C’est le titre de l’ouvrage de Flora Bernard que nous avons accueillie ce matin chez Version Originale pour nous parler de philosophie en entreprise. Association détonante de prime abord. Et pourtant…
Qu’est-ce que la philosophie peut apporter à la cité, à la « vraie vie » ? Cette question, les Anciens se la posaient déjà, à la suite de Socrate, le premier praticien philosophe. En quoi la philosophie peut-elle nous aider à mieux vivre en général et, aujourd’hui en particulier, au travail ?
On est bien d’accord que l’objectif de l’entreprise n’est pas d’épanouir ses collaborateurs. En même temps, pour tenir ses objectifs (de profit, de CA, de part de marché…), elle a besoin de talents. Or les pratiques philosophiques vont permettre d’exprimer et de développer ces talents.
Flora définit les pratiques philosophiques comme des ressources mobilisables en toutes circonstances qui m’aident à mieux être et mieux agir.
En quoi Socrate par exemple, le symbole même du philosophe, peut-il aider le manager dans son quotidien en entreprise ?
Socrate, c’est l’art du dialogue : qu’est-ce qui va résister à mon questionnement et mon argumentation ? Il questionne les illusions, les préjugés, les a priori… ces « évidences » qui déforment, voilent ou travestissent la vérité. Oublie les arguments d’autorité.
Pourquoi penses-tu ce que tu penses ?
Sa méthode : questionner, argumenter et définir, c’est-à-dire valider que l’on se comprend bien sur le sens des mots. Elle permet une réelle remise en cause des certitudes, ce qui naturellement peut être déstabilisant.
Le manager qui s’approprie cet art du dialogue va pouvoir :
– Distinguer l’essentiel du secondaire.
– Entrevoir de nouvelles options propices à l’innovation.
– Redonner du sens à son action.
Un autre philosophe majeur à la rescousse du manager : Epictète, le stoïcien.
Epictète pose que ce qui tourmente les hommes n’est pas la réalité mais l’idée que chacun s’en fait. Les événements sont neutres. Mais pas le jugement que l’on porte sur eux. L’homme est malheureux quand il ne sait pas distinguer ce qui dépend de lui de ce qui n’en dépend pas.

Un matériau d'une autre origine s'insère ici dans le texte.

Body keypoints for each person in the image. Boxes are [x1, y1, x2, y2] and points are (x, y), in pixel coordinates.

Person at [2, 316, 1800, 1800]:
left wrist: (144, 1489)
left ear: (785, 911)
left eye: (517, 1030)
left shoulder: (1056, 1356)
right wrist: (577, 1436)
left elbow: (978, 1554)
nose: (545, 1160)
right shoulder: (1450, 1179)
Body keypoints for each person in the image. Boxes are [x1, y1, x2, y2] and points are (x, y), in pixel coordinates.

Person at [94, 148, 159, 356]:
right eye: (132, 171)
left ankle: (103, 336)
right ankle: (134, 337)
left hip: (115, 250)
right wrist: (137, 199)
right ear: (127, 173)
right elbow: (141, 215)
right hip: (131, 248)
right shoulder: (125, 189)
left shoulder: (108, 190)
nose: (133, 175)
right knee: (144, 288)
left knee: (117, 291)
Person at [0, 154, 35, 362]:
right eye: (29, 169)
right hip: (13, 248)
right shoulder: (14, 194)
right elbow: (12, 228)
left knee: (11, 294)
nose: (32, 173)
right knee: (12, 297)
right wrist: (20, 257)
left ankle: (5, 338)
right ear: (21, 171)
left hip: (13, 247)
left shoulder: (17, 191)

Sa méthode consiste donc à distinguer les deux, en 3 étapes :
– Prendre conscience de nos représentations. Quelle prise ai-je effectivement sur la situation ? Quel est mon champ d’actions ? A partir de là, quelles actions puis-je utilement mettre en œuvre ?

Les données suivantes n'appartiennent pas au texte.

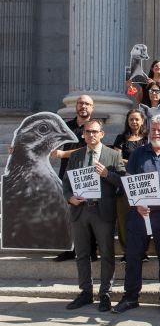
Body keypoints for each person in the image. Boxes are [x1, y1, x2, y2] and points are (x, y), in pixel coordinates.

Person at [112, 114, 160, 316]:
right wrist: (137, 204)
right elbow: (129, 180)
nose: (156, 132)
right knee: (133, 256)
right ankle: (130, 297)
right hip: (140, 213)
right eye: (154, 129)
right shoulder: (139, 153)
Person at [63, 119, 126, 312]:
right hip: (80, 210)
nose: (91, 135)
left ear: (102, 134)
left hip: (103, 211)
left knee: (107, 253)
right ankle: (85, 292)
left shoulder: (113, 155)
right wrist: (69, 198)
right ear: (83, 134)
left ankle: (105, 293)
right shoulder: (76, 155)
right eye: (88, 131)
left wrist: (108, 174)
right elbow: (66, 181)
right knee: (82, 254)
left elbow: (123, 182)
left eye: (95, 131)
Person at [51, 94, 97, 262]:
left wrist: (63, 153)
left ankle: (91, 250)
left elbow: (91, 148)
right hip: (66, 175)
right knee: (68, 214)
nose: (83, 106)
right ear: (76, 107)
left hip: (86, 175)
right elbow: (49, 143)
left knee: (88, 214)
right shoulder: (65, 126)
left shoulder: (94, 126)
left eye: (87, 103)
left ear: (92, 108)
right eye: (80, 103)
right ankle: (69, 249)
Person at [112, 109, 149, 263]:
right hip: (124, 183)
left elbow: (149, 160)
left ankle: (143, 251)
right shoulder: (121, 138)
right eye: (131, 119)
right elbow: (117, 159)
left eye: (136, 119)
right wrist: (135, 163)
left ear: (142, 121)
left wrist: (129, 162)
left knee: (143, 218)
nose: (134, 122)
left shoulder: (147, 139)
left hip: (142, 184)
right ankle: (127, 251)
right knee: (124, 218)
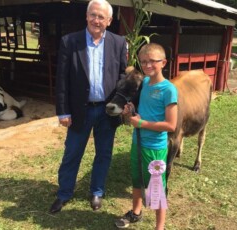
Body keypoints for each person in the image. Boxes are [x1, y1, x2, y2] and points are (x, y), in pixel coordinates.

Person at [49, 0, 127, 214]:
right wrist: (63, 111)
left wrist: (123, 105)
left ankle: (97, 192)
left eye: (101, 17)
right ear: (86, 16)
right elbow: (62, 80)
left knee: (103, 153)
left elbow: (122, 77)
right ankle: (64, 193)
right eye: (93, 15)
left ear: (109, 21)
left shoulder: (119, 43)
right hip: (78, 110)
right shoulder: (70, 42)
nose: (96, 20)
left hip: (107, 110)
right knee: (72, 153)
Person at [115, 43, 178, 230]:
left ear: (163, 62)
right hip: (138, 142)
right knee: (137, 180)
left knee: (156, 188)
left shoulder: (168, 89)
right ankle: (136, 212)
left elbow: (170, 125)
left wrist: (141, 124)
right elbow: (142, 110)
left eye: (152, 61)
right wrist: (131, 110)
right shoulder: (143, 84)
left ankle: (160, 227)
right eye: (144, 62)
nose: (148, 65)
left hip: (155, 148)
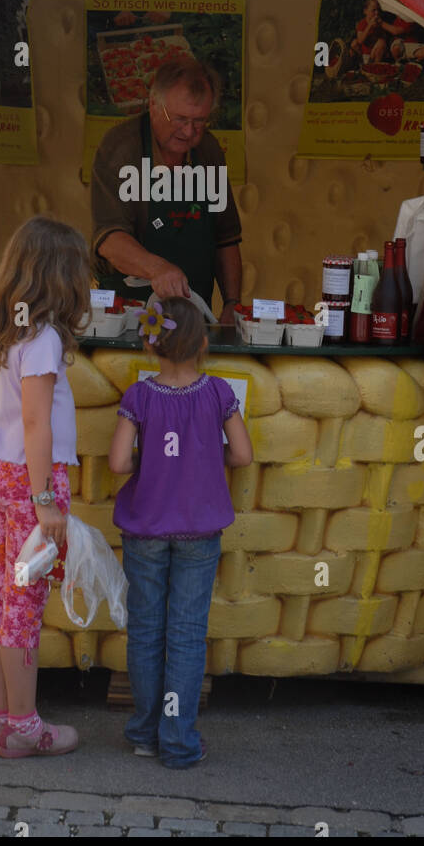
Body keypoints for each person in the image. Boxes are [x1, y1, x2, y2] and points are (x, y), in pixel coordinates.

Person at [107, 296, 253, 767]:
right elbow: (244, 455)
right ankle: (179, 741)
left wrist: (143, 464)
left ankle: (144, 733)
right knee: (187, 635)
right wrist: (214, 459)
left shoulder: (139, 397)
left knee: (146, 631)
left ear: (152, 346)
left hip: (145, 527)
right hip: (199, 529)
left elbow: (116, 462)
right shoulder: (218, 394)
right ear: (204, 345)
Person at [0, 216, 90, 758]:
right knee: (24, 605)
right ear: (60, 279)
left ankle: (0, 719)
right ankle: (25, 725)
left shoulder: (5, 327)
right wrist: (46, 500)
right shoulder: (42, 338)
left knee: (0, 595)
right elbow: (37, 422)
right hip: (28, 480)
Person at [91, 55, 243, 324]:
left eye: (199, 121)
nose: (189, 132)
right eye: (180, 119)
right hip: (127, 316)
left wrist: (232, 302)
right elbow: (109, 238)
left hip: (193, 314)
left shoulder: (208, 151)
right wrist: (157, 269)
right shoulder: (122, 148)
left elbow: (226, 238)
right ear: (153, 105)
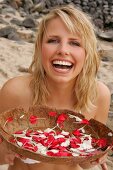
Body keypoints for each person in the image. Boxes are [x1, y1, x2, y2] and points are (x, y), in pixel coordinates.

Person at [0, 4, 111, 170]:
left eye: (75, 43)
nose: (63, 50)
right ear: (39, 48)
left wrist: (96, 158)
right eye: (53, 41)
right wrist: (4, 153)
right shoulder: (15, 91)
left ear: (87, 53)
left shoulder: (99, 95)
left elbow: (86, 164)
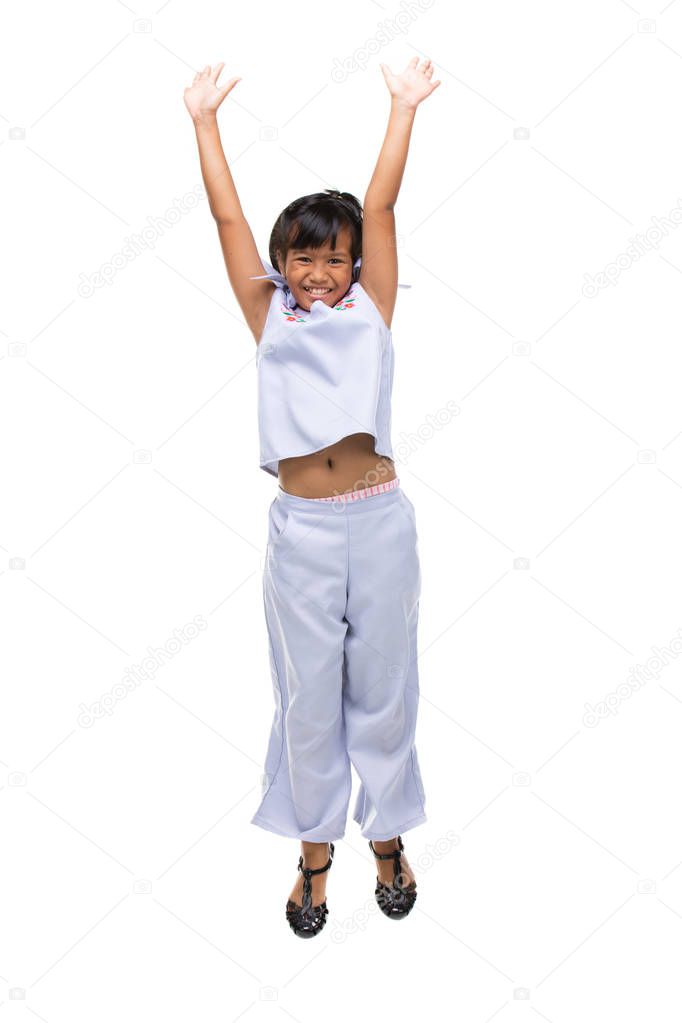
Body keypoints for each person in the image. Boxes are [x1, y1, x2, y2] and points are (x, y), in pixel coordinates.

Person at [184, 57, 441, 938]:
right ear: (283, 263)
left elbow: (382, 206)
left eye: (335, 259)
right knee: (307, 695)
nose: (320, 272)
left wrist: (401, 108)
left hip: (376, 522)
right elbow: (225, 216)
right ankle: (314, 849)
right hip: (302, 530)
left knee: (385, 685)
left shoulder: (373, 312)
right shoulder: (271, 318)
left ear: (356, 264)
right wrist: (205, 124)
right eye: (304, 257)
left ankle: (388, 839)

– Se fixer des objectifs modestes, pas trop ambitieux mais que j’atteins. Des petits pas tous les jours…
– S’entraîner !
Méthode qui permet au manager de décider avec plus de justesse et plus de force.
Enfin Flora a choisi de convoquer Hannah Arendt, la philosophe de la « banalité du mal » et des dilemmes éthiques.
En effet, pour Hannah Arendt, penser c’est s’interroger sur le pourquoi de ce que l’on fait et le comment on a envie de le faire, c’est-à-dire les valeurs qui supportent mes actes. Ce qui vaut bien entendu pour le manager.
Son analyse du « cas Eichmann » qui ne s’interroge jamais et se contente d’obéir quelle que soit l’horreur de l’ordre donné, fait ressortir 4 points de vigilance :
– Une ambition démesurée et par là aveuglante.
– Une capacité à s’auto-convaincre (sans écouter autrui).
– Un respect de l’ordre sans questionnement.
– Un langage administratif comme une « novlangue » qui camoufle, banalise et biaise la réalité.
Transposable en entreprise, non ?!
C’est le dialogue avec l’autre qui permet de lever la confusion intérieure et les dilemmes éthiques.